C&I: Your 9-year-old daughter opened the show with such confidence. Her name is Naaditoshi. Where does that name come from?
Crowchild: My great-grandmother’s English name was Maggie, but her traditional name was Naaditoshi, which is my daughter’s name; it means “looking for something good after a battle.” My great-grandmother was also a tradeswoman. She had to learn Cree and she had to learn Blackfoot. Smart woman to speak those three tough languages. That’s pretty amazing when you don’t learn that in a classroom. She was learning it by word-of-mouth and sitting with the elders and learning it directly from them. She had to learn to be able to go and trade. We always had an Indigenous trading route throughout Turtle Island, and she was one of the tradeswomen. She would bring in food or goods.
C&I: I wonder what she would have made of Barbie. We started our conversation talking about how Barbie essentially led to your design career because you had to create your own doll and her clothes out of paper drawings. Did you ever own a Barbie?
Crowchild: I never owned a Barbie.
C&I: How did it make you feel to buy your daughter her first Barbie?
Crowchild: It was a moment of pride because Barbie has such a significance for young girls and even boys. When my daughter asked for one, I just said, “Yes, of course.” And, of course, I bought her, like, the biggest dollhouse. Well, it wasn't the biggest, but it was big. It took us three hours to build.
C&I: Have you seen the movie? What do you think about the mainstream media reaction on the Barbie phenomenon today?
Crowchild: We didn't see the movie. My reaction to [the Barbie phenomenon] is I think the color pink. That's why I incorporated the pink in my show — because it just brings that significance. It’s the Barbie color, and it’s bright and empowering. But for my daughters, I think it’s giving them what they want and something I couldn’t have as a kid and being able to provide as a mother and spoil them.

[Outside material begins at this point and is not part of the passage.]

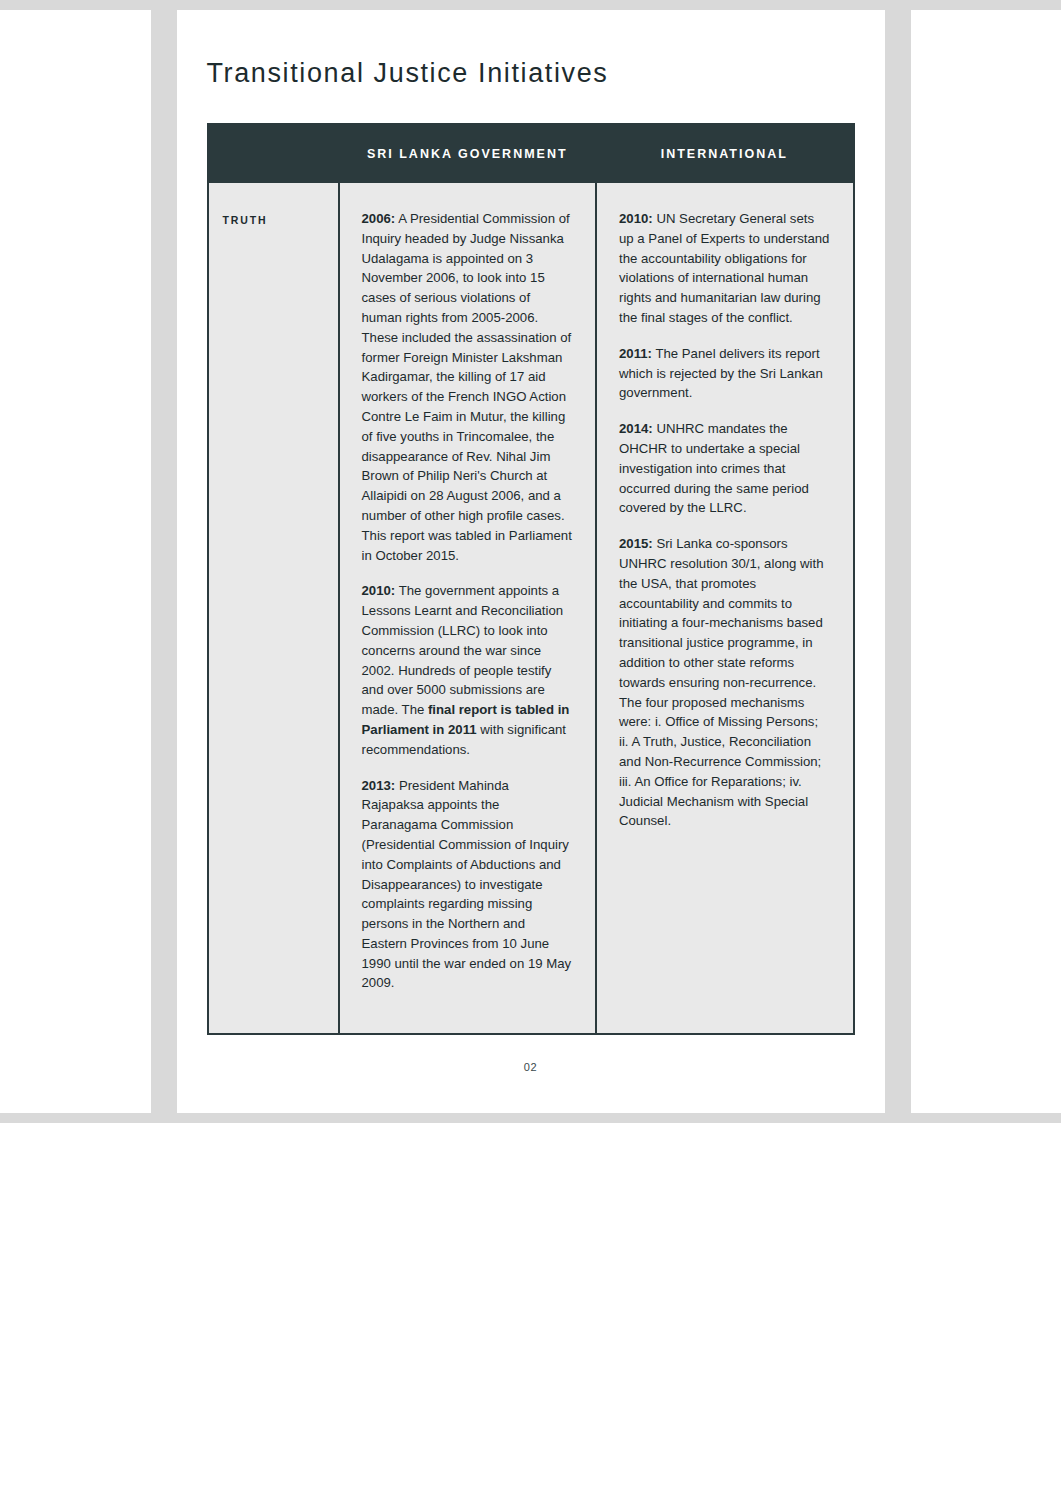Transitional Justice Initiatives
| | SRI LANKA GOVERNMENT | INTERNATIONAL |
| --- | --- | --- |
| TRUTH | 2006: A Presidential Commission of Inquiry headed by Judge Nissanka Udalagama is appointed on 3 November 2006, to look into 15 cases of serious violations of human rights from 2005-2006. These included the assassination of former Foreign Minister Lakshman Kadirgamar, the killing of 17 aid workers of the French INGO Action Contre Le Faim in Mutur, the killing of five youths in Trincomalee, the disappearance of Rev. Nihal Jim Brown of Philip Neri's Church at Allaipidi on 28 August 2006, and a number of other high profile cases. This report was tabled in Parliament in October 2015. 2010: The government appoints a Lessons Learnt and Reconciliation Commission (LLRC) to look into concerns around the war since 2002. Hundreds of people testify and over 5000 submissions are made. The final report is tabled in Parliament in 2011 with significant recommendations. 2013: President Mahinda Rajapaksa appoints the Paranagama Commission (Presidential Commission of Inquiry into Complaints of Abductions and Disappearances) to investigate complaints regarding missing persons in the Northern and Eastern Provinces from 10 June 1990 until the war ended on 19 May 2009. | 2010: UN Secretary General sets up a Panel of Experts to understand the accountability obligations for violations of international human rights and humanitarian law during the final stages of the conflict. 2011: The Panel delivers its report which is rejected by the Sri Lankan government. 2014: UNHRC mandates the OHCHR to undertake a special investigation into crimes that occurred during the same period covered by the LLRC. 2015: Sri Lanka co-sponsors UNHRC resolution 30/1, along with the USA, that promotes accountability and commits to initiating a four-mechanisms based transitional justice programme, in addition to other state reforms towards ensuring non-recurrence. The four proposed mechanisms were: i. Office of Missing Persons; ii. A Truth, Justice, Reconciliation and Non-Recurrence Commission; iii. An Office for Reparations; iv. Judicial Mechanism with Special Counsel. |
02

C&I: Your Fashion Week is coming to a wrap, and you're heading back to Canada — I should say Tsuut’ina. What are your goals over the next year? Are we going to see you back at New York Fashion Week in 2024?
Crowchild: I would like to. It was pretty intense. Thank goodness for my assistant. She’s like me, working this whole summer. I felt bad for my kids. They didn't really have a summer because I was just plugging away and creating the pieces. I would have to really think if I wanted to do another show. It would be maybe more private or personal rather than going through an organization.
C&I: Maybe a space of your own, a studio that you invite people to, where it’s all about Stephanie Crowchild.
Crowchild: Yeah, that would be a goal.